Goblin King: My Innate Skill Is OP
Chapter 154: Volley
CHAPTER 154: VOLLEY
[Daily Quest Progress:]
• Sprint for 3 kilometers – (Complete)
• Scale a steep hill or tall tree – (Complete)
• Carry 25–40kg of rocks or logs for 10 minutes – (Complete)
• Evade 20 thrown projectiles – 5/20 (Incomplete)
Zwip!
Zwip!
Zwip!
Three arrows hissed past me in quick succession, the air splitting around my ears as I twisted and weaved, my body moving on instinct alone.
My agility kept me alive, but Zarah wasn’t letting up.
Another volley came.
And this time I had no choice but to draw Gravefang across my body, swatting two of the shafts from the air, their wood splintering as they ricocheted away.
But then the first arrow — the one I had avoided earlier — returned.
It curved unnaturally, homing in on me like a predator that had never missed its mark.
I swerved hard to the side, ducking behind the broad trunk of a tree.
For a split second, I thought I’d bought myself a reprieve, but then an arrow punched clean through the bark, quivering inches from my shoulder.

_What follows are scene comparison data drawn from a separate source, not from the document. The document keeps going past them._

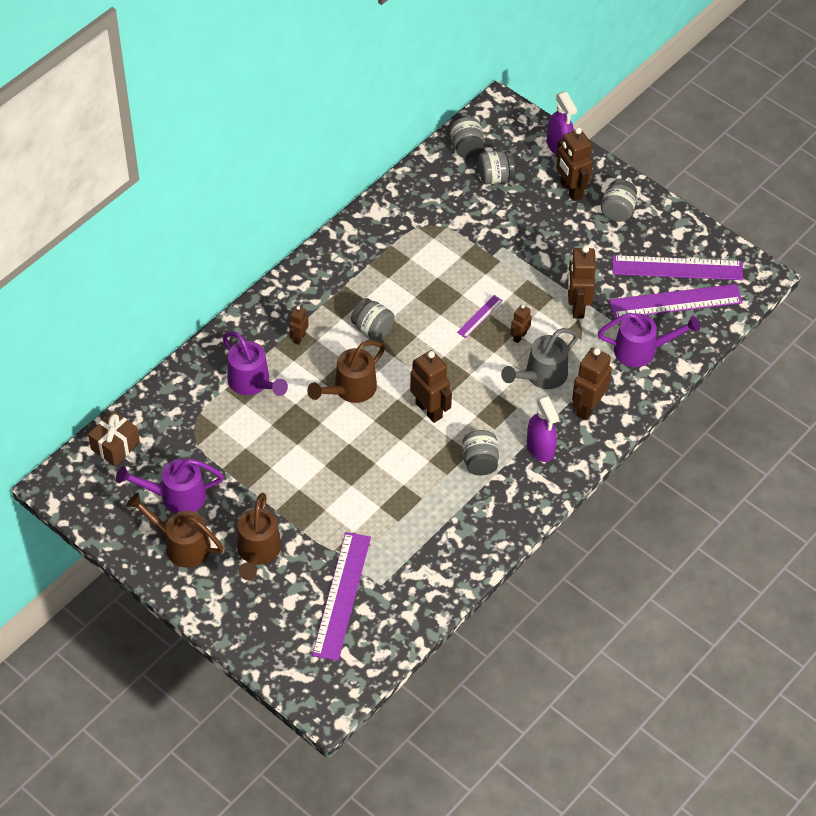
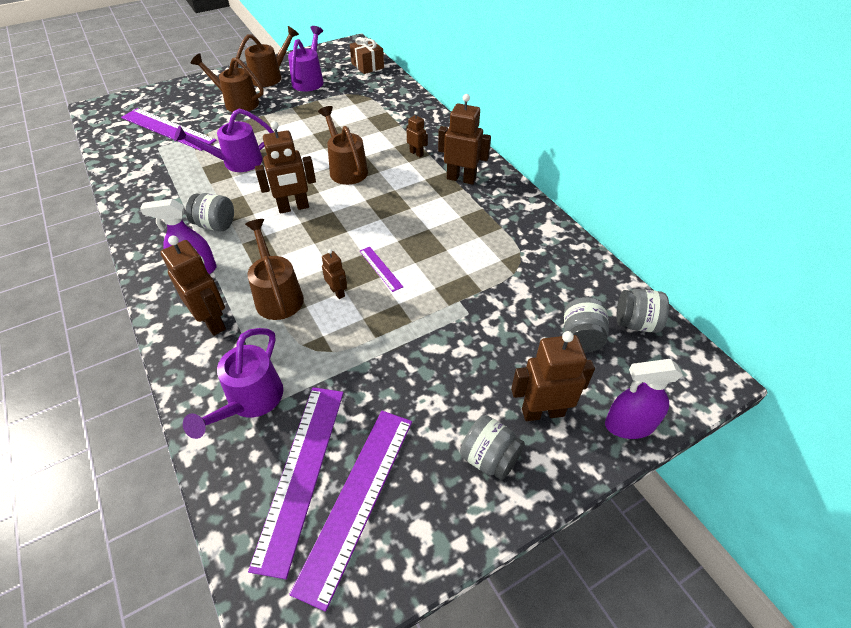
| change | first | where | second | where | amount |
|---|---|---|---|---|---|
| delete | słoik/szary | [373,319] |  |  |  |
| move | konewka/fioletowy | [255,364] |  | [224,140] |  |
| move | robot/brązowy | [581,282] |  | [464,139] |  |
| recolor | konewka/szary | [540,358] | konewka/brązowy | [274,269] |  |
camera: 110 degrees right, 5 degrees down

The other two curved around the tree, bending their path as though the laws of nature didn’t apply to them.
I snapped my blade up again, steel flashing as I cracked them from the air, shards of wood scattering around me.
That was when the hair on the back of my neck rose.
Danger. From behind.
I swerved hard to the opposite side, and less than a heartbeat later the tree behind me exploded in a shower of bark and splinters. An arrow had torn through it, the impact so violent it nearly blew the trunk apart.
My eyes flicked to the shaft still quivering in the wood, and I grimaced. The force behind that shot was nothing like her usual ones. It carried weight, power, a lethal edge that could have skewered me clean through if I’d been a fraction slower.
Then came more arrows. One after another, hissing through the air with merciless precision.
I let out a sigh, my grip tightening around Gravefang. Sure, with warp, I could slip past them effortlessly, fold space, and reappear elsewhere before they ever reached me. But that wasn’t the point.
Easy wouldn’t clear the task.
If I wanted the daily quest to register, I had to work for it. I had to evade, dodge, and move, not rely on my shortcut.
And Zarah... Zarah was making me work, alright.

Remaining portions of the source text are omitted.